For the GN, technology isn’t about innovation or serving Nunavummiut — it’s about control, optics, and cover-your-ass management. Catastrophic institutional laziness masquerading as leadership. That’s why workers are left aimlessly using whatever free, risky tools they can find, instead of being properly trained and properly equipped.
And don’t forget: this is the same government whose mind-boggling, absolutely legendary negligence and dysfunction triggered a ransomware attack that crippled the entire territory and sent Nunavut back to the Stone Age — and then they fumbled the recovery so badly, it became a national embarrassment. Their network was basically banging two rocks together and listening for the echo.
If the GN spent half as much time investing in decent technology and education as it does inventing excuses and stirring up hysterical, moral panic, this conversation wouldn’t even be needed.
Not every AI interaction is a threat. In fact, many of the tools these people are terrified of are the ones that are actively designed to protect sensitive information. Again: the real risk is the GN’s mind-numbing cheapness and culture of willful technological ignorance, not the AI. Those things are the real privacy risks. The future of Nunavut is at risk because of a government that simply refuses to evolve.

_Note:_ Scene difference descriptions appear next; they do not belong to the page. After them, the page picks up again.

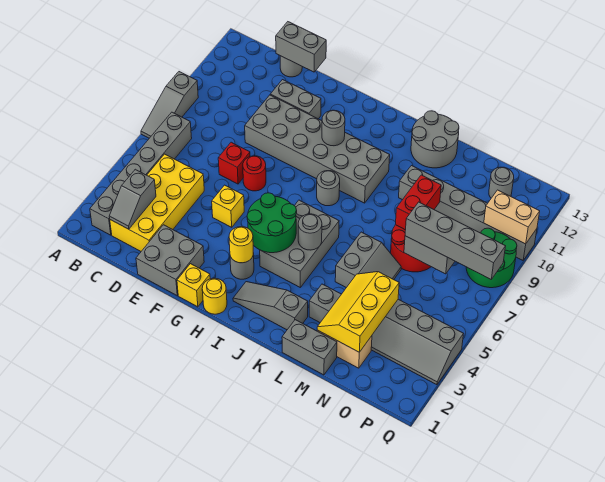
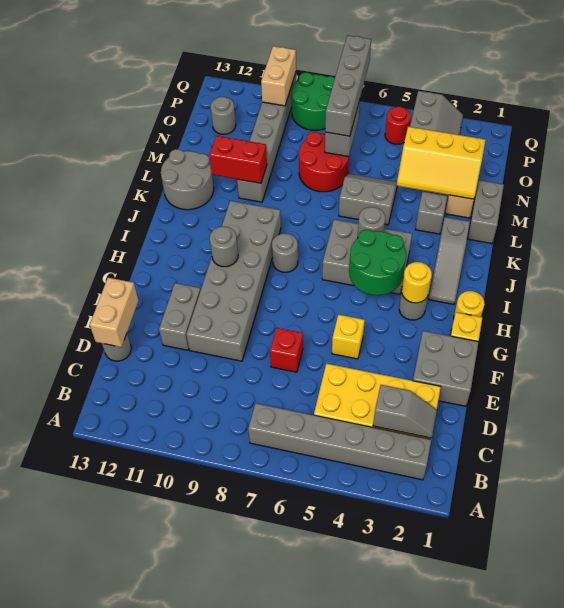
grey 1x3 slope [141,72,198,138] -> none
grey 1x2 brick [276,22,326,72] -> tan 1x2 brick [90,278,138,347]
red 1x1 round brick [243,156,266,191] -> red 1x1 round brick moved to [385,107,411,144]
red 1x2 brick [395,175,441,230] -> red 1x2 brick moved to [209,136,267,183]

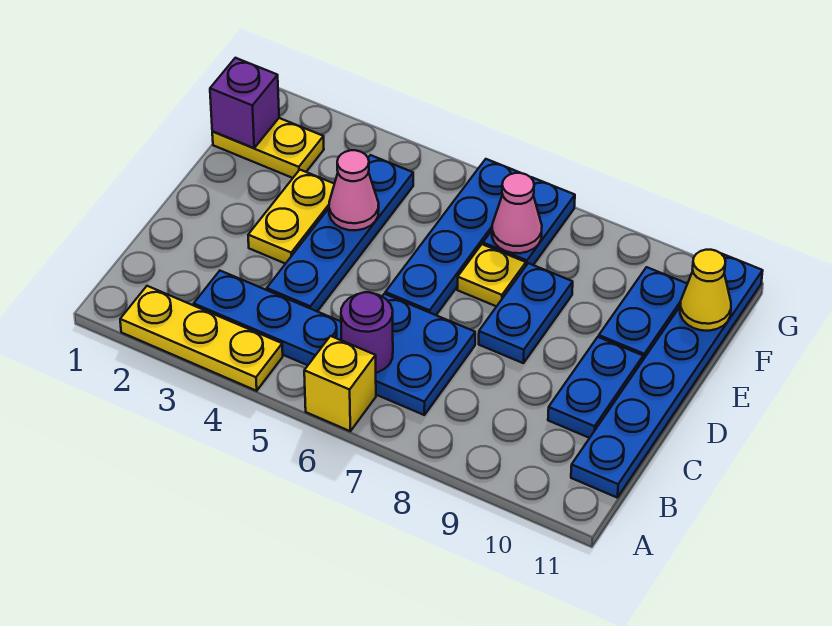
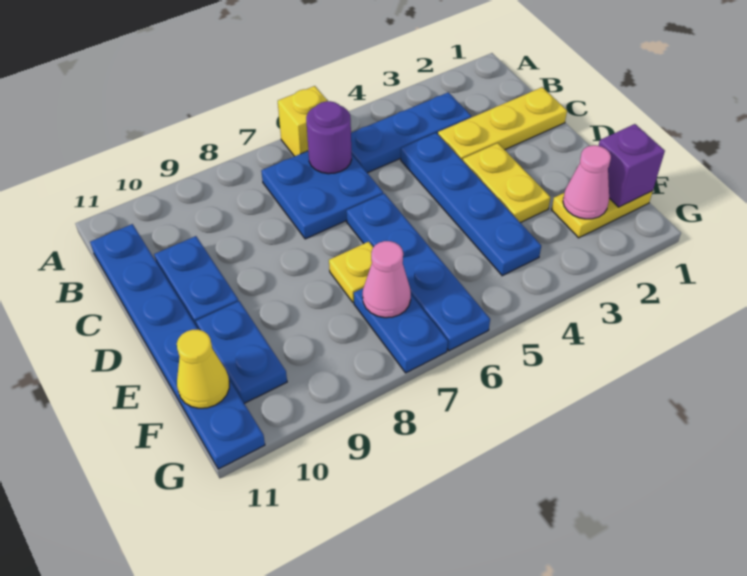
yellow 1x3 plate [120,286,283,391] -> yellow 1x3 plate moved to [438,87,567,161]
blue 1x2 plate [479,263,573,363] -> none
pink 1x1 cone [329,150,379,230] -> pink 1x1 cone moved to [563,145,611,219]

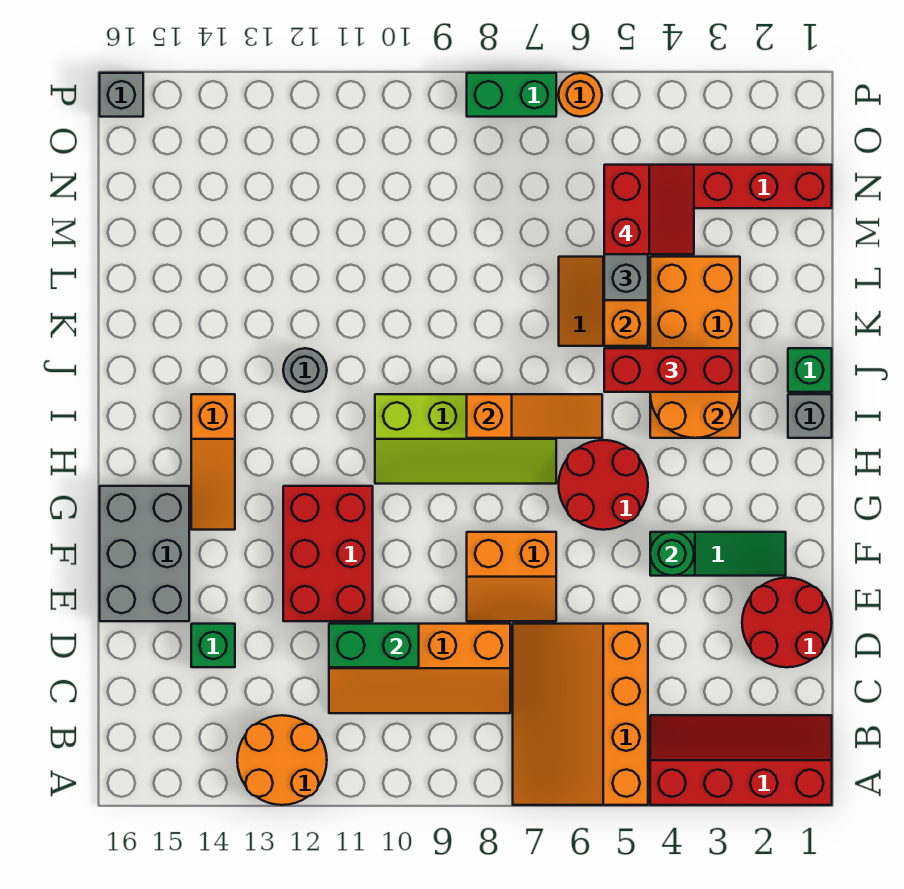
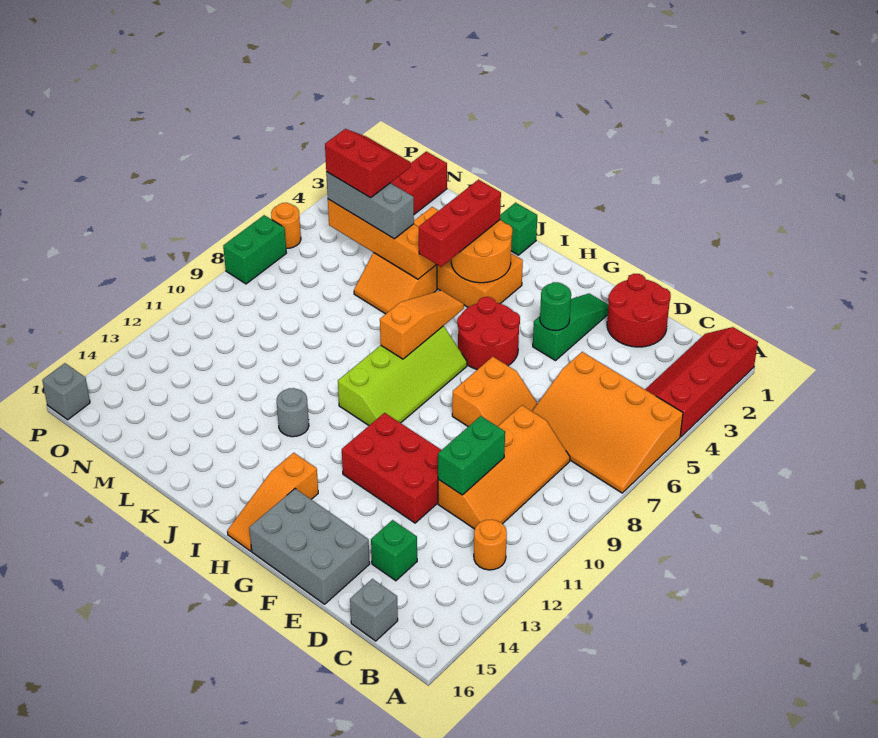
orange 2x2 round brick [237,715,327,805] -> orange 1x1 round brick [474,520,507,570]
orange 1x3 slope [191,394,235,530] -> orange 1x3 slope turned to [227,453,318,551]
grey 1x1 brick [788,394,832,438] -> grey 1x1 brick moved to [350,579,398,641]

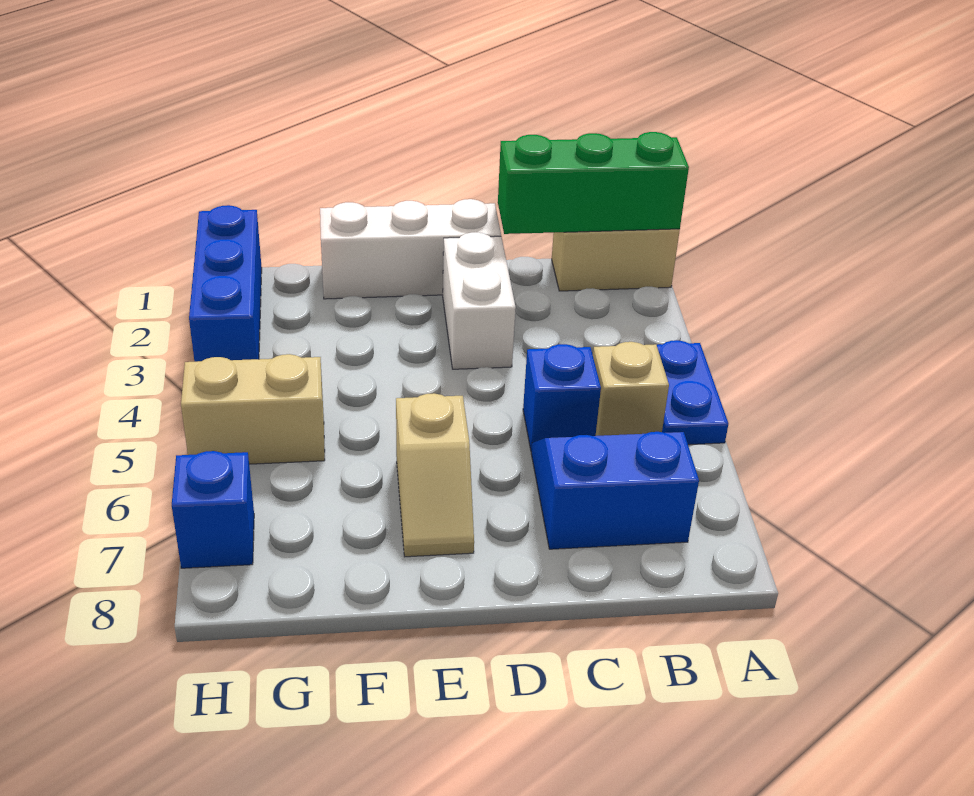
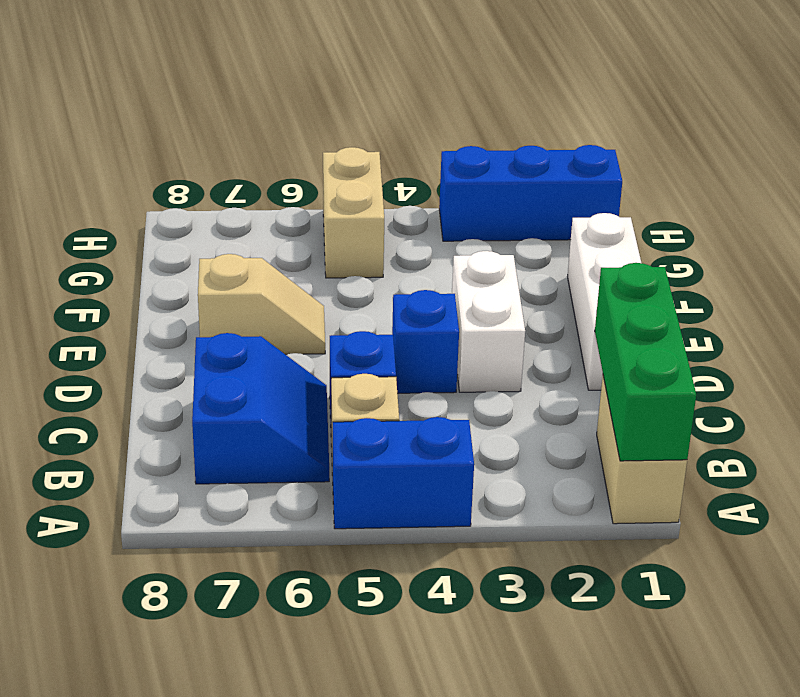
blue 1x2 plate [657,340,728,445] -> blue 1x2 brick [333,417,474,529]
white 1x2 brick [443,232,516,369] -> white 1x2 brick turned to [452,251,525,392]
tan 1x2 slope [396,393,474,557] -> tan 1x2 slope turned to [198,254,325,354]
blue 1x1 brick [172,451,254,568] -> blue 1x1 brick moved to [392,290,459,393]

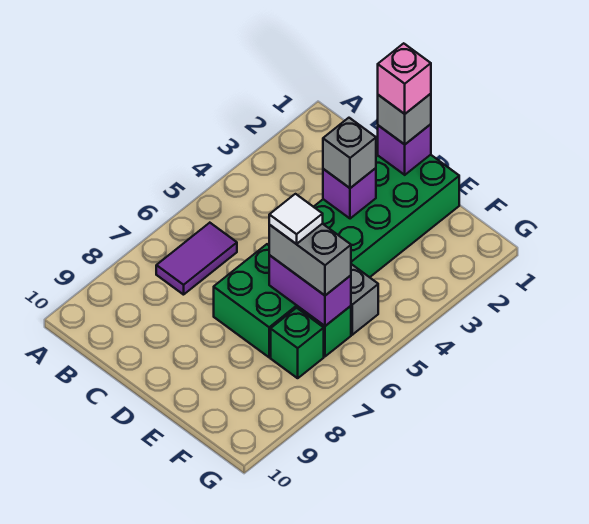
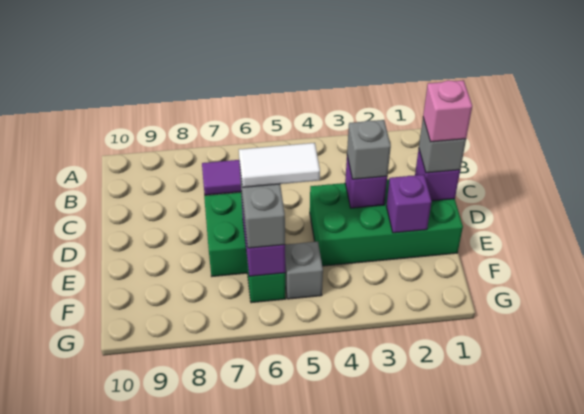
none -> purple 1x1 brick [386,175,432,233]
white 1x1 tile [269,194,323,244] -> white 1x2 tile [239,143,320,187]
green 1x1 brick [271,308,324,378] -> none

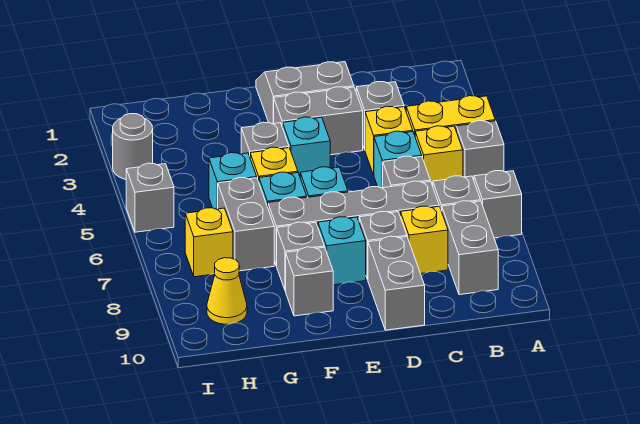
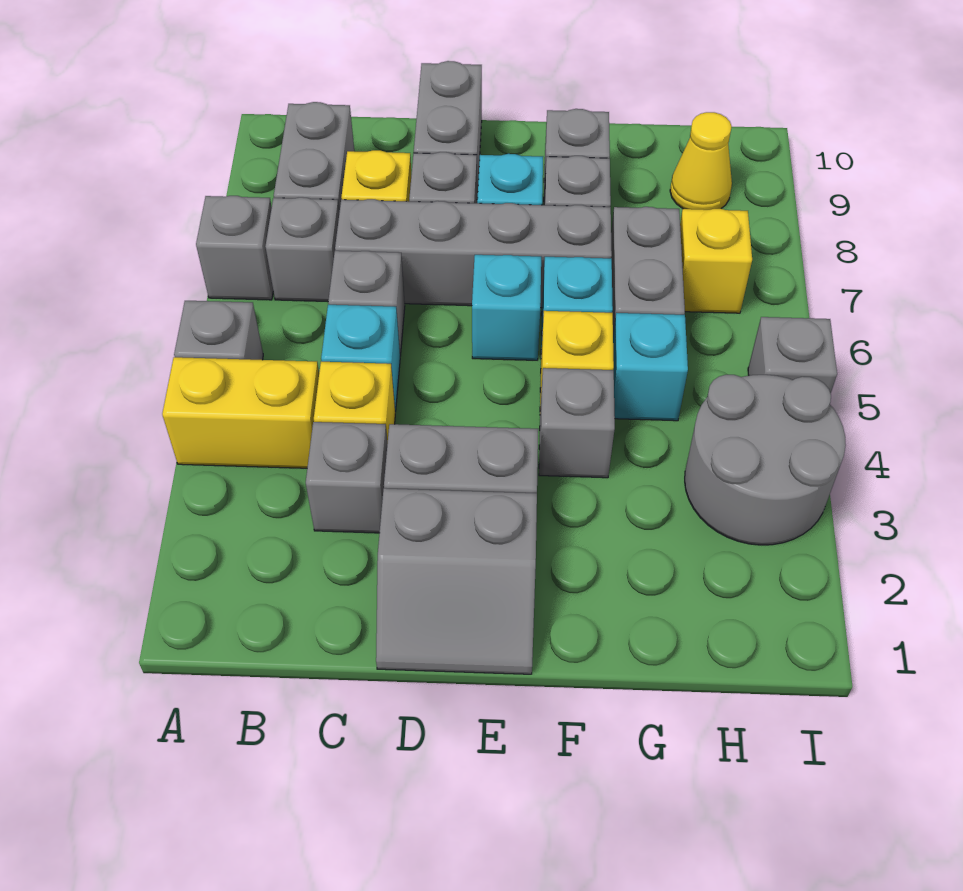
yellow 1x1 brick [415,126,463,186] -> none
cyan 1x1 brick [283,117,330,176] -> none
grey 1x1 round brick [113,114,153,179] -> grey 2x2 round brick [685,375,846,545]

The solution isn’t more panic, more fearmongering, and more knee-jerk policies that don’t actually solve anything. What Nunavut needs is real leadership, clear vision, and actual investment in education, tools, and people. You know, things the GN has been avoiding for decades.
Nunavut doesn’t just need AI policies. It needs leaders who actually understand what they’re trying to regulate, who can navigate the nuances of technology without hysterical ignorance. Unfortunately, we’re living through the Age of the AI Idiot, where the real danger isn’t the machines — it’s the human incompetence running the show.
I trust the AI more than the humans.